One dropped to his belly in the summer grass, crawled forward slowly, cautiously, and found the castle walls. The smell hit him just as he ran a hand along the stone. Coppery and bitter, he ran back to his companions shaking his hand. The torches they brought only confirmed what he knew. Blood was running down the castle walls.

By the time the sun began to peek over the horizon, the entire horde was awake, in their saddles, many standing in their stirrups to try and see what was happening on the walls of the castle.

Sunlight crept across them, until the vague outlines turned into the men of the castle on the walls. They were kneeling, their clothes torn to ribbons. Blood poured out, and in places the pale hint of bone showed through their shredded clothing. Chunks of dried leather clenched in their mouths bulged around their teeth, and sweat mixed with the blood that pooled around their feet.

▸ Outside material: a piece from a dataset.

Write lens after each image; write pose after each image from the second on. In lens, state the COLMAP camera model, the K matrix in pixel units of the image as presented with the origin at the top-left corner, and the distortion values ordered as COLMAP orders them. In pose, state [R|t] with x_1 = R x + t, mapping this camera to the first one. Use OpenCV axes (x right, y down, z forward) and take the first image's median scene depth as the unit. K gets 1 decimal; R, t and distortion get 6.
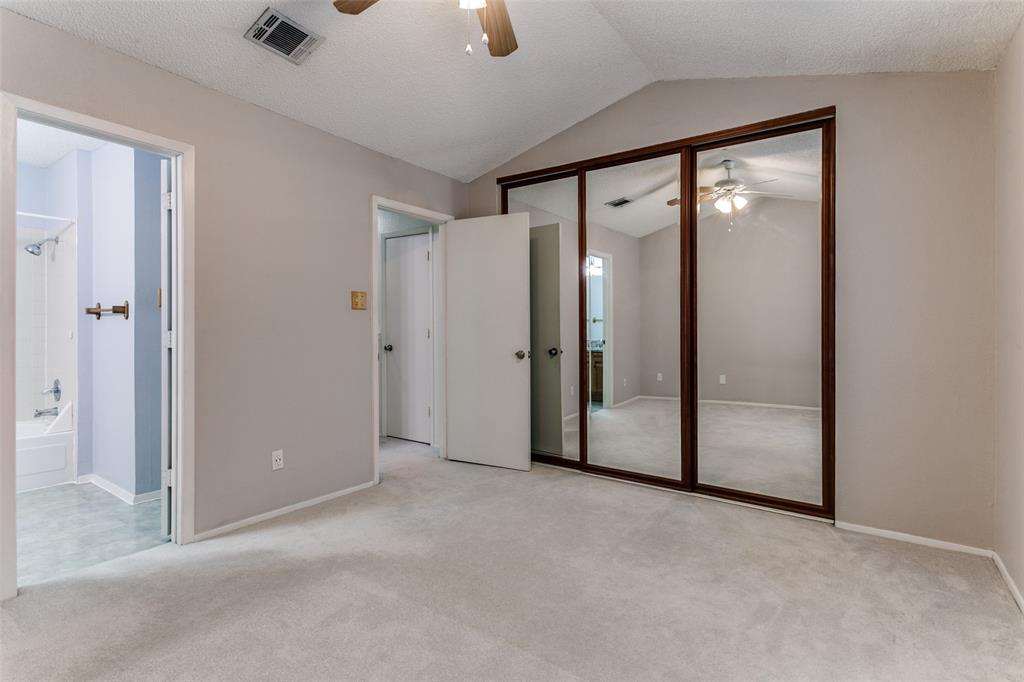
lens RADIAL K [[488.2, 0, 513.0], [0, 488.2, 332.6], [0, 0, 1]] dist [0.001531, 0.001606]
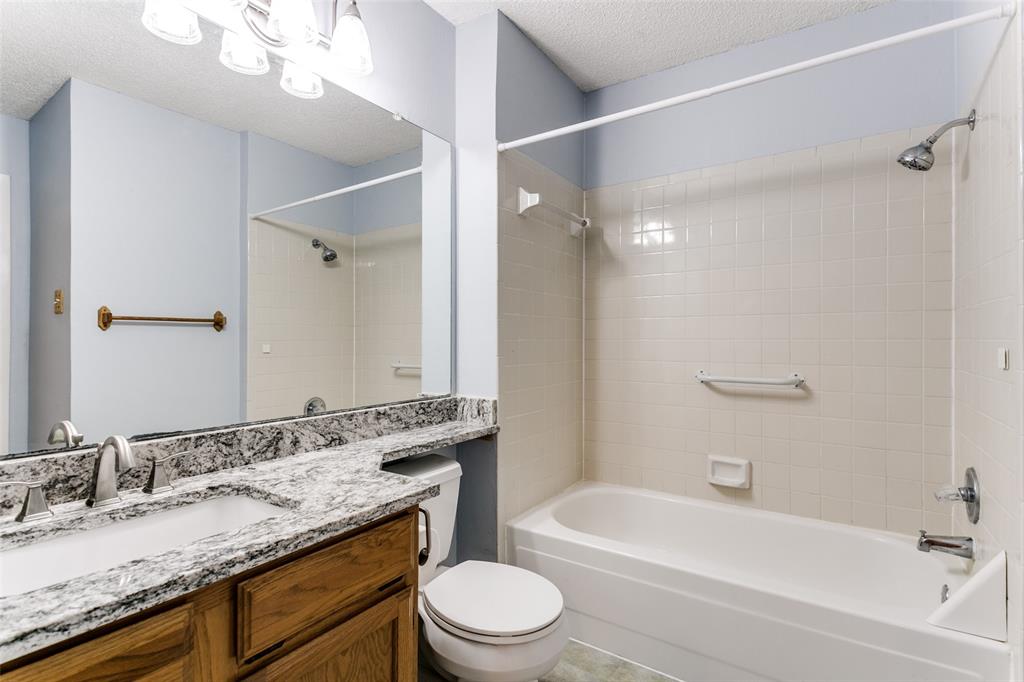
lens RADIAL K [[488.2, 0, 512.4], [0, 488.2, 341.2], [0, 0, 1]] dist [0.001531, 0.001606]
pose [[0.010256, -0.005444, -0.999933, -0.542882], [-0.004957, 0.999973, -0.005495, -0.003524], [0.999935, 0.005013, 0.010228, 0.629116]]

The women of the castle stood behind them, whips and canes at their feet, blood splattered on their faces and congealing on their hands, in their hair.

The barbarians pointed, stared, gasped.

The men of the castle stood. From the lowest stable boy to the lord protector, they rose to their feet on shaking legs, blood cracking and popping, wiping salt sweat and blood from their eyes. Their clothes fell apart, or stuck to the blood on the stone of the castle when they rose, and more torn flesh appeared.

They gathered up the weapons at their feet, and stood against the horde. One stepped forward, the most flayed of all. Skin hung in ribbons, blood had caked and matted the hair around his eye until he couldn’t open it.

He drew his sword in salute, and the horde winced as his teeth ground against each other with the pain of moving.

The horsemen stared at the men on the wall. The men on the wall looked at the horsemen.

A sudden snap broke the long silence. One of the horseman rode to the castle wall, dropped a broken arrow before it, and rode back the way he had came. Others followed. Soon the arrows piled at the wall of the castle, and the rising cloud of dust obscured all but the slightest outlines of the horde as it rode back to the East.

Life at the castle returned to normal quickly. There was livestock to be tended, and refugees were still pouring in from places that the barbarians had overrun. Surviving the winter was again the order of the day.

Except that sometimes, usually at night, people would come out and stare at the bloodstains on the castle walls. A few would run their fingers over it, and wonder if it was just their imagination that made it feel warmer than the surrounding stone.

And sometimes, the blood on the wall would be fresh.